Exploring Go
A few months ago, I tried to learn Go. I did it just out of curiosity and because I heard many great things about this programming language. I also use much software, which is written in Go, like the generator for my websites (Hugo), Git server (Gitea), feed reader (Miniflux) or Docker. All are written in Go and have in common, that they have an incredible performance and are really easy to setup, because it’s possible to compile everything to a single statically linked executable.
I went through the Tour of Go, learned all the basics and tried a few small examples. But I didn’t have a project, where I could use this new knowledge. I thought about rewriting Maily-Form in Go (it’s currently still using Kotlin with NodeJS), but what turned me back was the confusing dependency management (that was before Go modules where a thing).
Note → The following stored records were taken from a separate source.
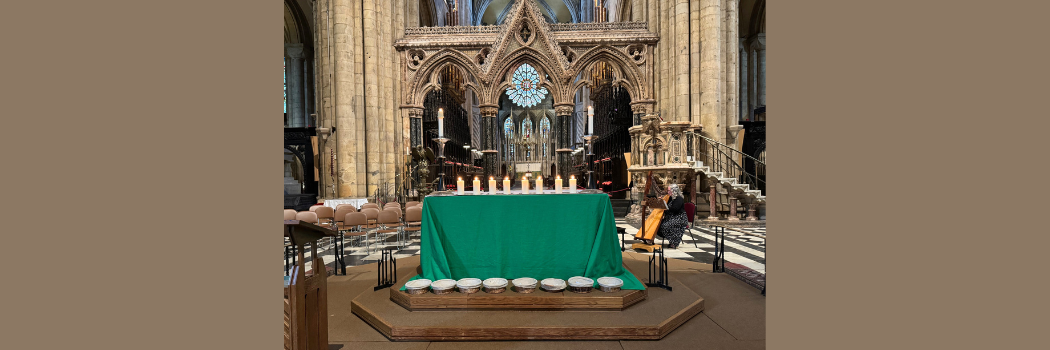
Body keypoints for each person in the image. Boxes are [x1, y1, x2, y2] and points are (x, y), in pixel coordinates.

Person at [656, 184, 688, 249]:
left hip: (679, 218)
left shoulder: (679, 198)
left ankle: (674, 242)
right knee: (658, 225)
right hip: (672, 217)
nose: (668, 192)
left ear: (674, 191)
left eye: (669, 190)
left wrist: (665, 207)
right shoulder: (670, 198)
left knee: (665, 226)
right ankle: (671, 240)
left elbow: (675, 209)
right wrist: (661, 202)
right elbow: (667, 207)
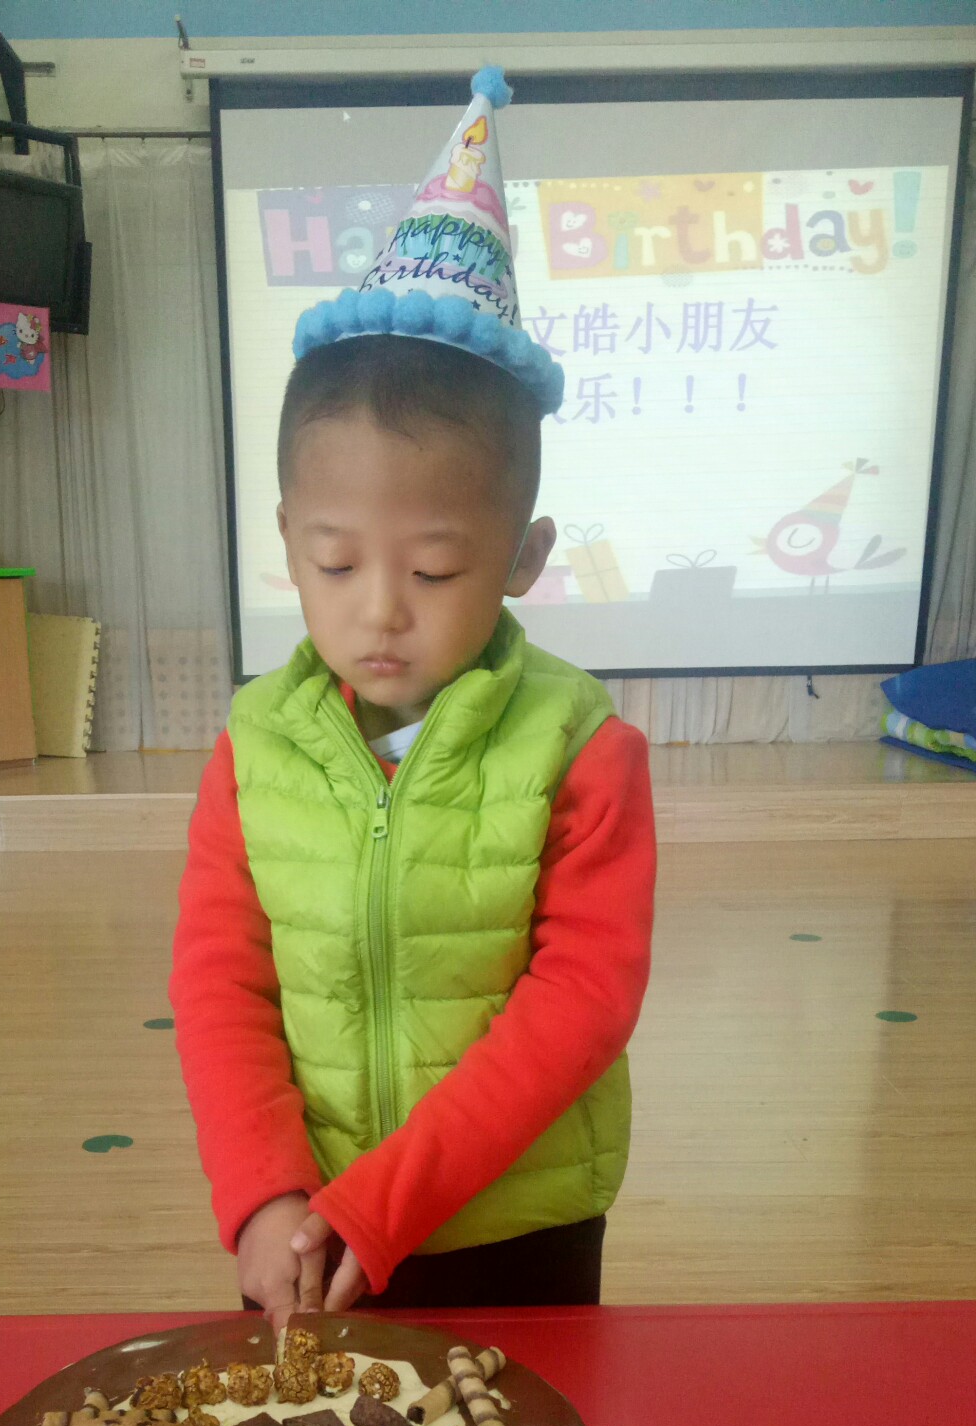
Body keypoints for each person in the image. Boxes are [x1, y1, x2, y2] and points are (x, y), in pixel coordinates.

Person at [170, 69, 656, 1328]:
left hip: (518, 1228)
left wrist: (388, 1199)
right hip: (307, 1231)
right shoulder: (254, 748)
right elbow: (221, 989)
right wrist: (263, 1194)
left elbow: (581, 1007)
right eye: (337, 562)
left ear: (524, 557)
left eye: (434, 569)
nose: (380, 609)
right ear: (290, 539)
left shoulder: (581, 749)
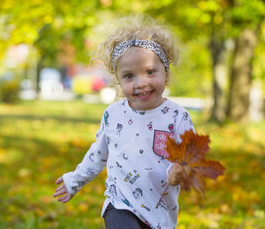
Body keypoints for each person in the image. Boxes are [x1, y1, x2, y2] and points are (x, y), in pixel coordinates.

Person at [53, 15, 195, 229]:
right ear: (118, 81)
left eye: (150, 72)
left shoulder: (177, 117)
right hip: (120, 202)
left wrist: (178, 174)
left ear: (166, 72)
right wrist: (75, 179)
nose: (141, 83)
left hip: (160, 211)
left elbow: (191, 160)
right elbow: (97, 154)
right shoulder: (113, 115)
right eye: (129, 76)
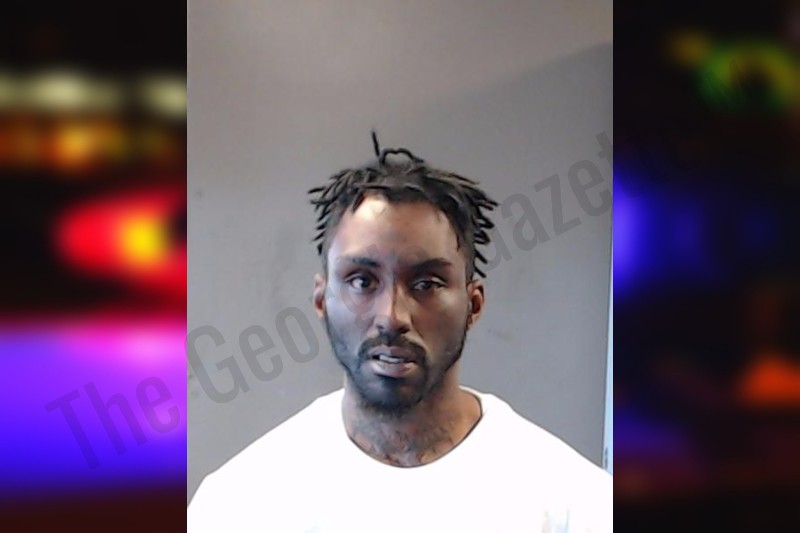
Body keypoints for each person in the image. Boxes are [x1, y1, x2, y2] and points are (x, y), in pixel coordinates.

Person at [188, 135, 612, 532]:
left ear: (474, 304)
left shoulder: (575, 504)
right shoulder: (237, 505)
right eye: (361, 281)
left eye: (426, 283)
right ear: (321, 299)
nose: (391, 317)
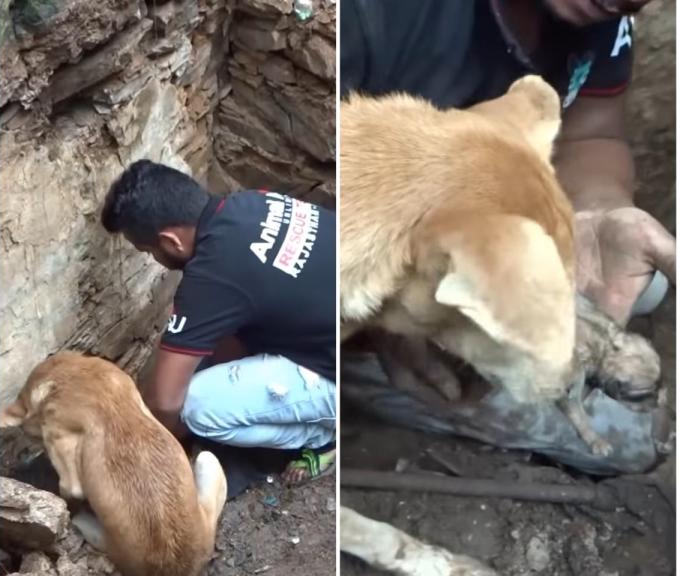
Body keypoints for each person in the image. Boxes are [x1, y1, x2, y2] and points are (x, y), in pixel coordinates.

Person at [340, 0, 674, 472]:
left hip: (472, 252)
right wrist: (401, 320)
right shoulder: (359, 21)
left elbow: (593, 135)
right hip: (375, 269)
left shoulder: (602, 19)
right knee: (633, 438)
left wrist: (600, 206)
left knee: (646, 288)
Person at [101, 160, 337, 484]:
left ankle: (320, 437)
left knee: (194, 407)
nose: (153, 259)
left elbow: (166, 402)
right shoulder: (252, 202)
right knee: (199, 366)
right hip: (353, 329)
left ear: (171, 241)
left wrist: (162, 454)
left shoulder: (212, 276)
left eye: (148, 251)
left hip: (334, 375)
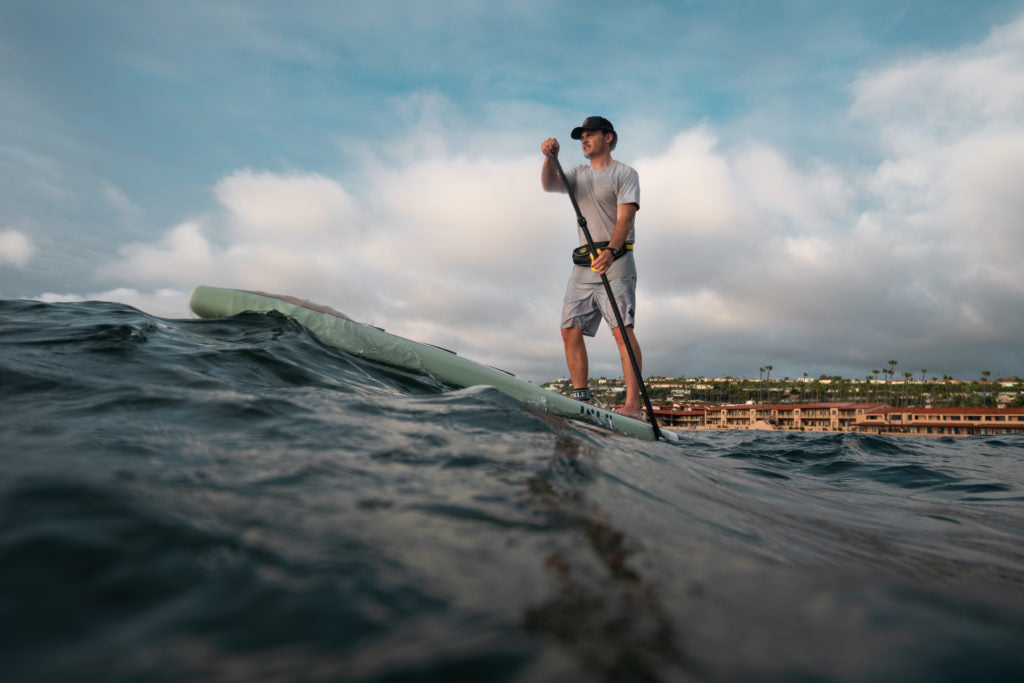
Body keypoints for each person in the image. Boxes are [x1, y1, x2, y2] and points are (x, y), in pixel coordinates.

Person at [540, 116, 646, 420]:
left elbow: (626, 218)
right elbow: (549, 185)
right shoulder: (577, 174)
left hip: (617, 262)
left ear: (608, 137)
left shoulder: (625, 174)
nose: (584, 140)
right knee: (568, 329)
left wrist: (611, 251)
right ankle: (581, 396)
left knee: (622, 332)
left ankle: (633, 406)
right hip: (584, 265)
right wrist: (550, 158)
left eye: (590, 135)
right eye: (581, 137)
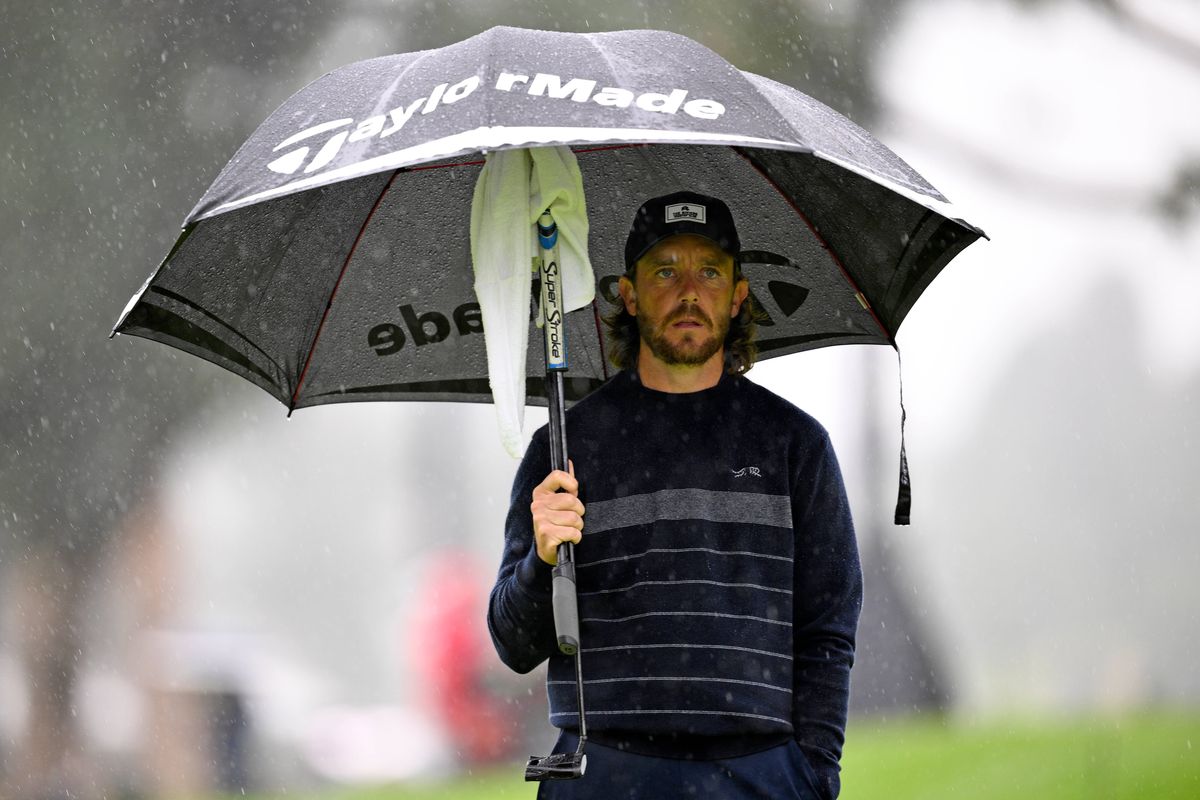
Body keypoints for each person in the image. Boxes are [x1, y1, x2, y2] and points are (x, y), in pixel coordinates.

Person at [487, 191, 862, 800]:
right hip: (603, 771)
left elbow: (827, 629)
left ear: (738, 294)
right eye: (665, 270)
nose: (689, 290)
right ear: (628, 296)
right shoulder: (560, 450)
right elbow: (513, 644)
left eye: (709, 271)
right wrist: (542, 561)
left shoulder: (796, 445)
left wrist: (814, 774)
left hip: (759, 774)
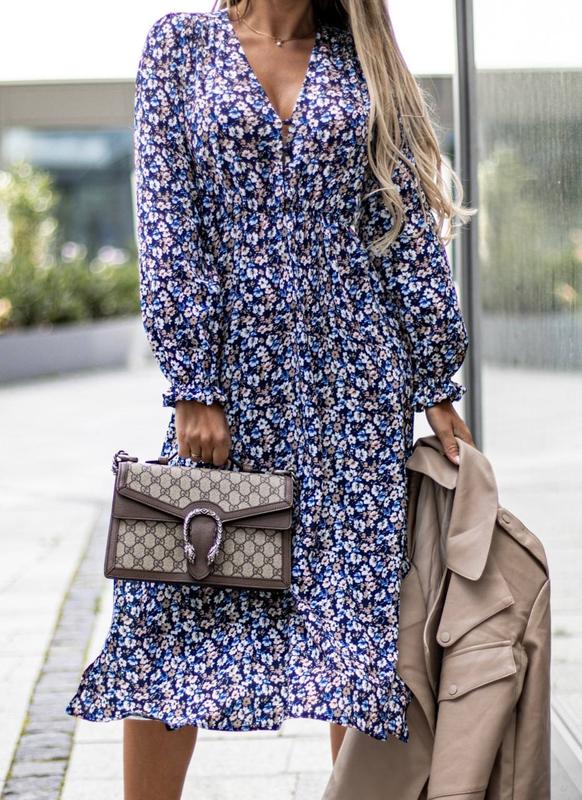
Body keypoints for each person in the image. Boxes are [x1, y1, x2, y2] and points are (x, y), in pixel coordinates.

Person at [66, 1, 476, 797]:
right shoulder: (182, 46)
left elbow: (400, 229)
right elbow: (166, 220)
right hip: (232, 391)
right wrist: (194, 383)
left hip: (354, 393)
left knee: (351, 642)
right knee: (169, 616)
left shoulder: (361, 57)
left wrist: (435, 378)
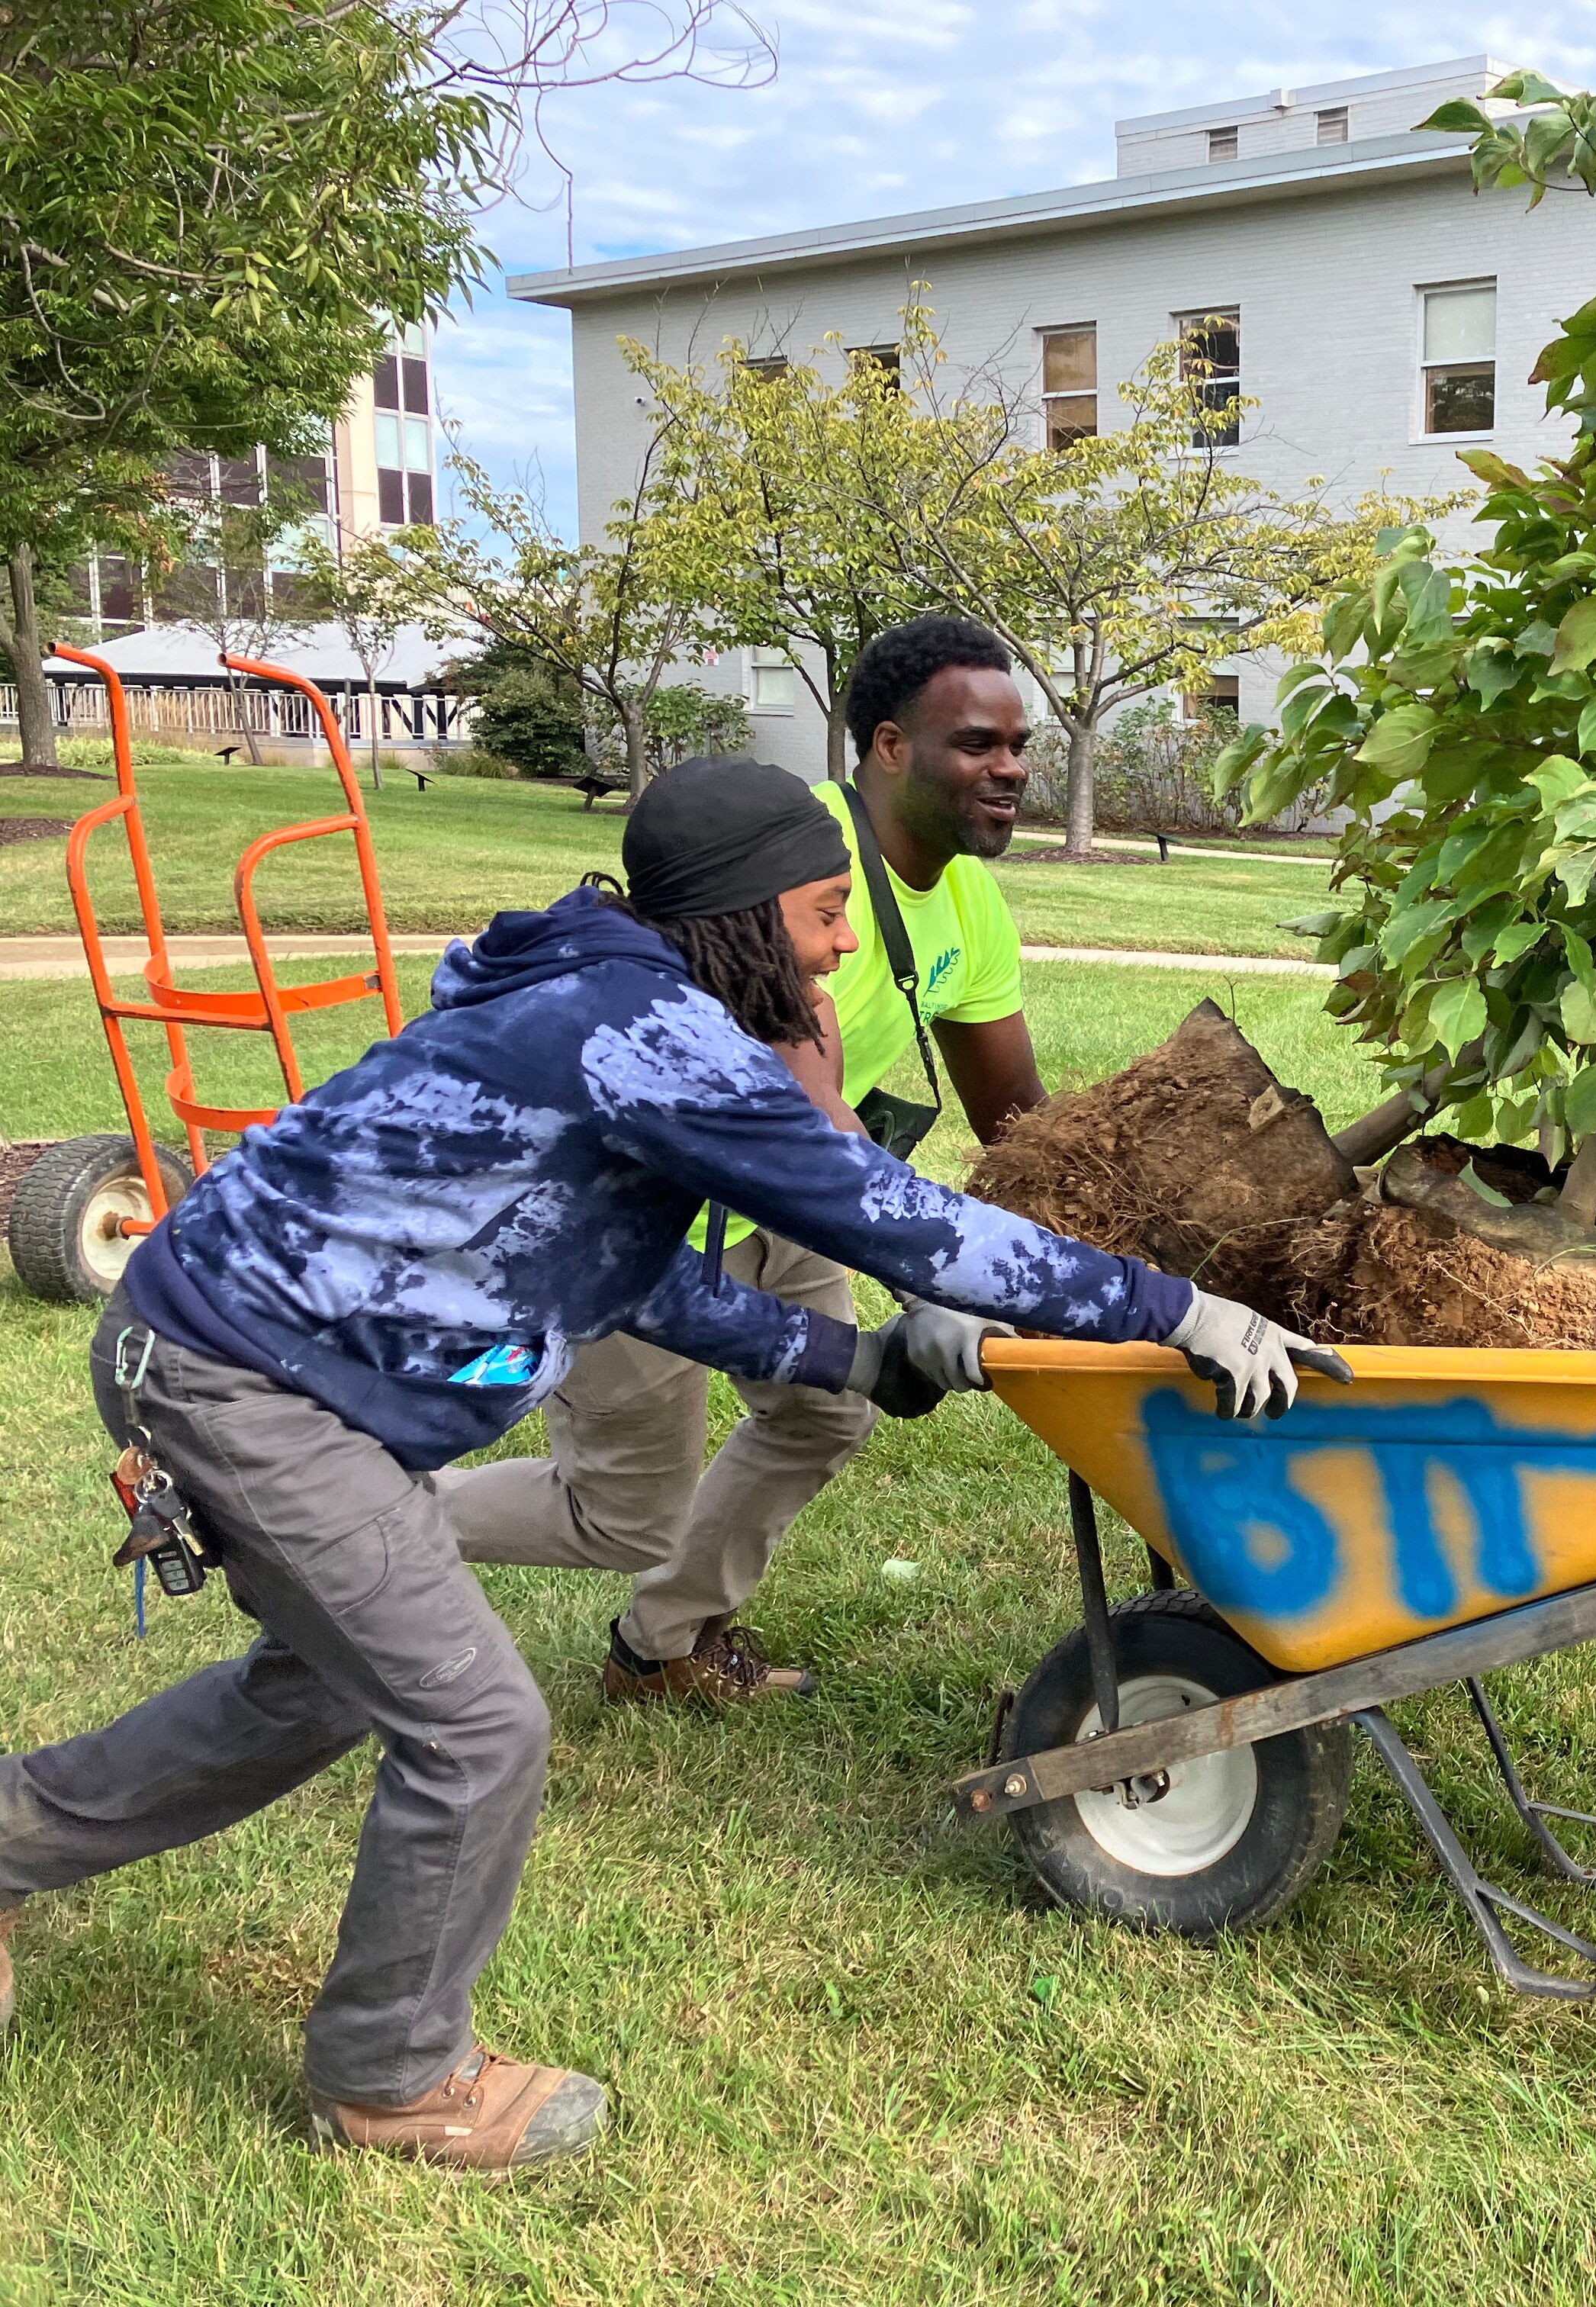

Recently I started to work on a new side project called kis3 / KISSS / “Keep It Simple Stupid Statistics” and chose to use Kotlin with the Java VM, because I’m really familiar with Java and am a Kotlin enthusiast. Kotlin with the JVM isn’t bad itself, it’s fine for most use cases. There are Java libraries for basically anything and for every question you already find an answer on Stack Overflow, because it’s so popular.
But one caveat of Java is that although it’s runnable on many different platforms, it’s performance really sucks on some like armv7 (32-bit), which my home cloud (Odroid HC2) has and I want kis3 to be able to run everywhere with great performance. Somehow I could only find JVM implementations for armv7 with Zero VM that are running in interpreted mode only, which is way slower than mixed mode, which is the standard on x86_64. The interpreted mode has the JIT (just in time) compiler disabled and all bytecode is running through the interpreter. Not really great for performance.
That was bugging my head a few days ago and I thought about giving Go a new try. I heard about the new Go modules, which simplify dependency management and my curiosity about this increasingly popular language didn’t go away over the last months. So I watched a YouTube Video to remember what I learned during the initial tutorial. Someone on Twitter also gave me the tip for the website gobyexample.com, which explains many Go features using great and easily understandable examples.
I now started rewriting kis3 in Go. It won’t be great code at the beginning, but I like learning by doing and explore new programming languages using real and useful projects. Often the programming language itself doesn’t really matter when programming something, because often languages share common paradigms and in the end it just matters that you get the computer to do, what you want it to do.